Here is the Perl source for my web crawler. You'll also want webget.c, web.c, web.h, and weblinks.c. The crawler fetches pages, accumulates them in a huge file, and follows the links in each fetched page. It keeps track of the URLs it has yet to follow, and the URLs it has already followed, in a DB file. It avoids talking to any one server more than once per minute. It remembers which servers seem to be down and avoids them for half an hour. It does not know about the robot exclusion convention, which makes it inappropriate for serious use. It it not particularly high performance because it is not multi-threaded.

The Indexer

indexer.c builds an inverted index from the output of the crawler (or any other set of files). The basic idea:
  1. Replace every non-alphanumeric character with space.
  2. Mark each word of input with its document number and offset in the document. View the input as word, document, offset tuples.
  3. Sort the tuples (this takes a long time).
  4. Delete the word from each tuple. Now you have a large postings file containing document/offset pairs; the pairs for each word are contiguous and sorted.
  5. Build a hash table mapping each word to the location of its first entry in the postings file.
The design was driven by a desire to avoid random disk accesses. The only data structure that is random access and might not fit in memory is the hash table of words.

This indexer burns up a lot of temporary disk space. See Edward Fox and Whay Lee, FAST-INV: A Fast Algorithm for Building Large Inverted Files, Virginia Polytechnic Institute TR 91-10 for some more parsimonious approaches.

The Querier

querier.c takes a set of terms (words) from the user as input. It performs joins on the postings lists for the terms; these involve linear scans since the postings entries are sorted. The result is a sorted list of document/offset tuples, one for each occurence of each term in every document that contained all the terms.
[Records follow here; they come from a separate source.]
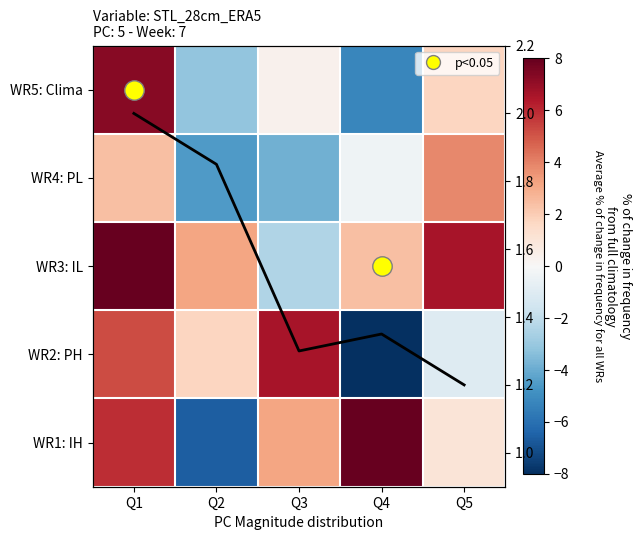

What is the minimum value for WR1: IH?

-6.6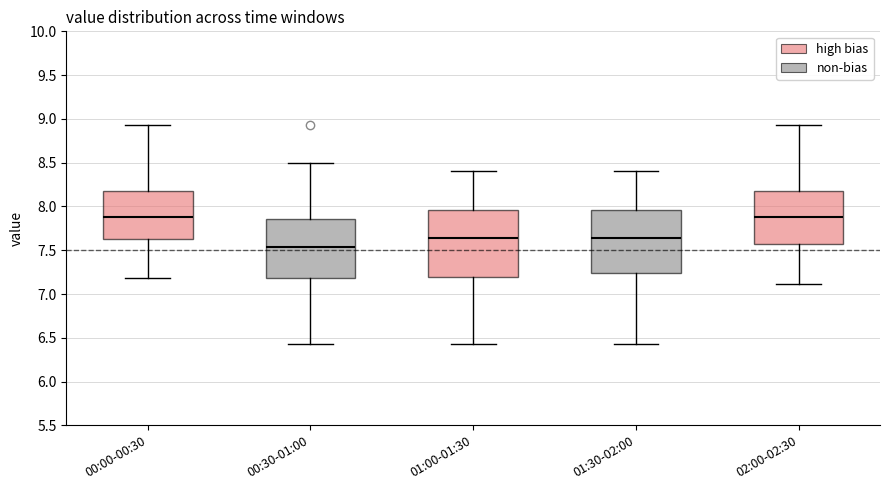

Comparing the boxes themselves (not the whiskers), which one is the tallest?

01:00-01:30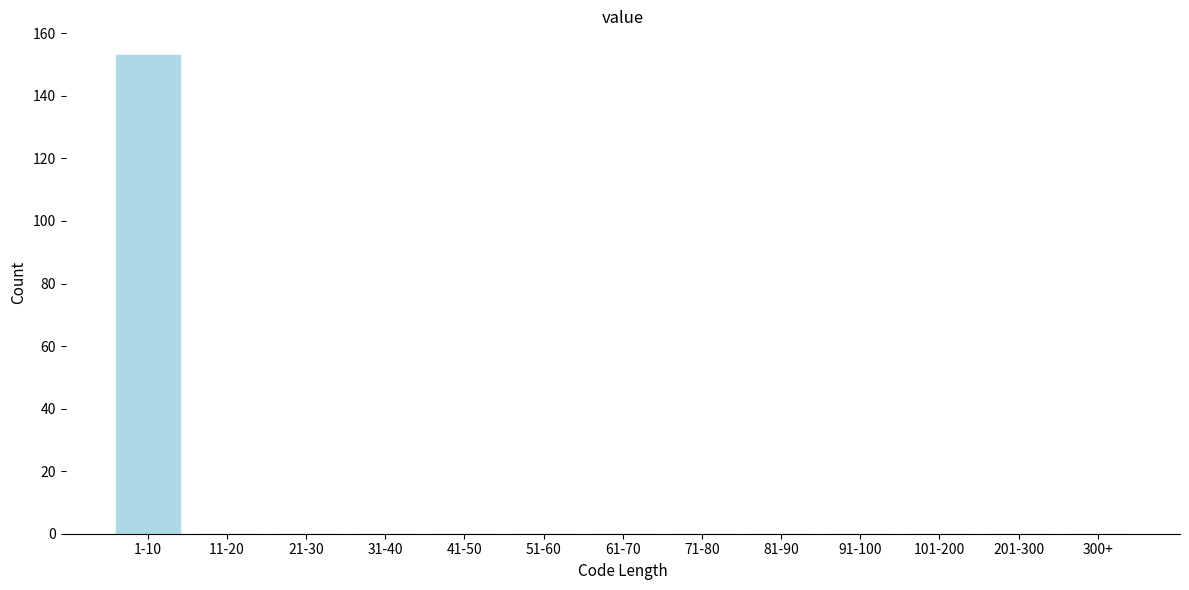

Reading left to right, extract all data points from this chart.

1-10=153	11-20=0	21-30=0	31-40=0	41-50=0	51-60=0	61-70=0	71-80=0	81-90=0	91-100=0	101-200=0	201-300=0	300+=0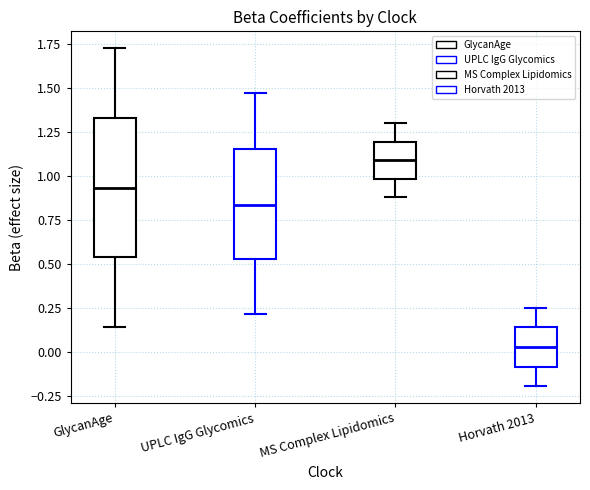

Comparing the boxes themselves (not the whiskers), which one is the tallest?

GlycanAge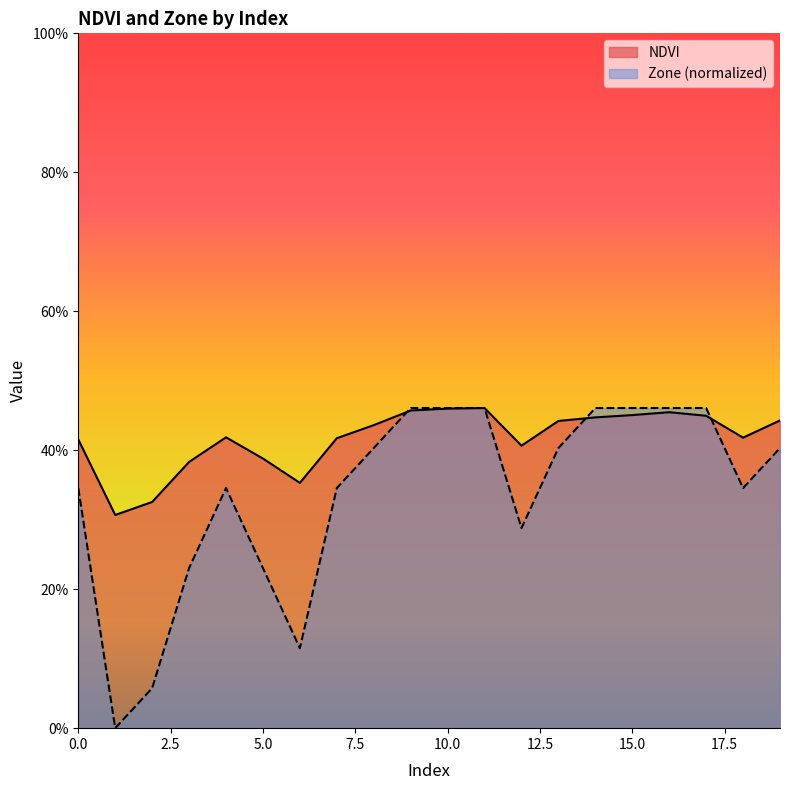

Reading left to right, extract all data points from this chart.

NDVI: 0.4	0.3	0.3	0.4	0.4	0.4	0.4	0.4	0.4	0.5	0.5	0.5	0.4	0.4	0.4	0.5	0.5	0.4	0.4	0.4
Zone: 0.3	0.0	0.1	0.2	0.3	0.2	0.1	0.3	0.4	0.5	0.5	0.5	0.3	0.4	0.5	0.5	0.5	0.5	0.3	0.4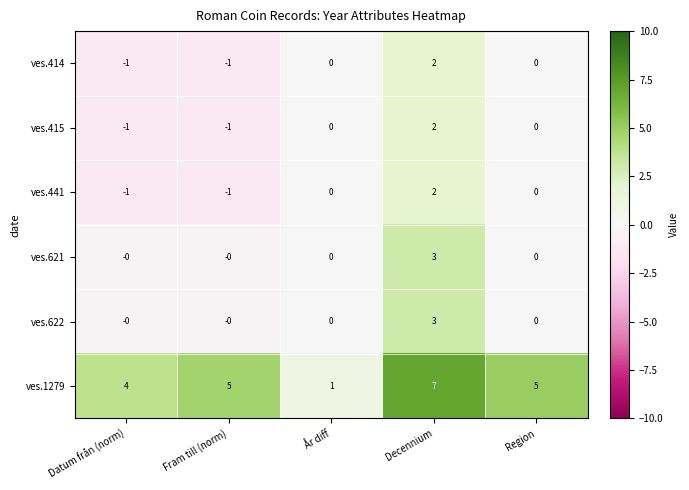

What is the difference between the highest and lowest values at Decennium?

5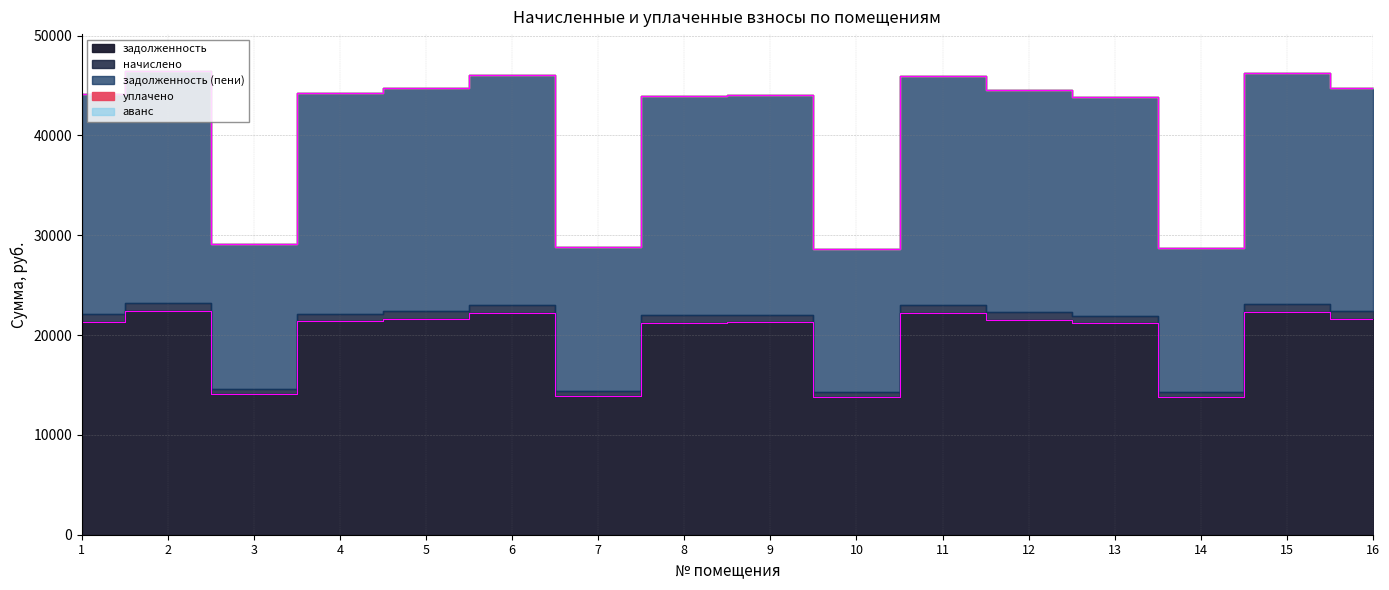

Between 16 and 14, which is larger?

16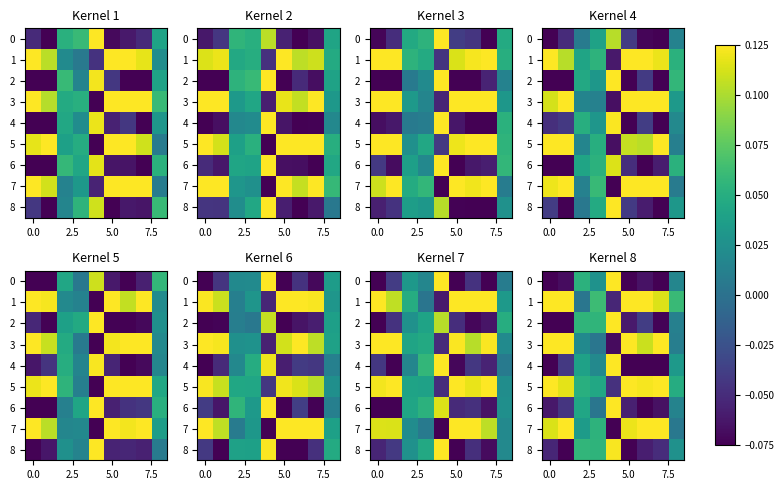

Which series has the largest total across all categories?

5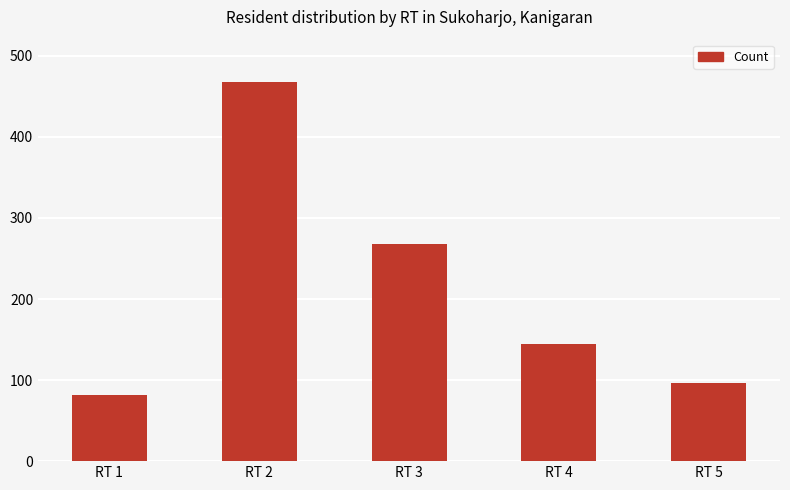

What value does the data have at RT 4, to the nearest 5?

145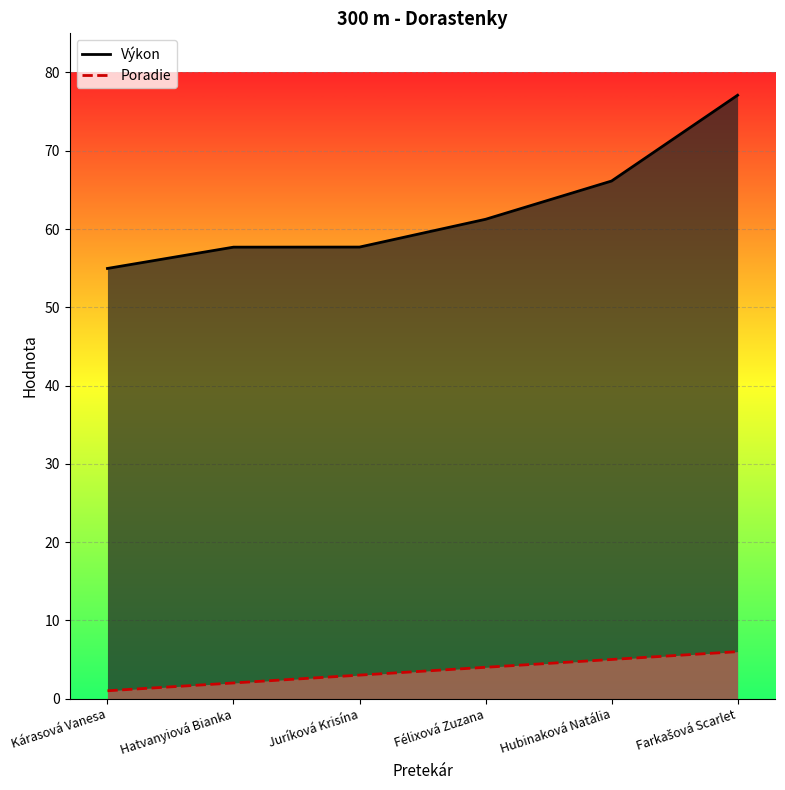

True or false: Poradie has more than 2 interior local peaks.

False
The querier then selects the ten highest-scoring documents to present to the user. A document's score is the sum over the query terms of:

The querier should be taught about and/or queries: that is, if it doesn't find documents that contain all the terms, it should look for documents that contain only some of them.

The standard reference on ranking query results by relevance is Gerard Salton's Introduction to Modern Information Retrieval, McGraw-Hill, 1983.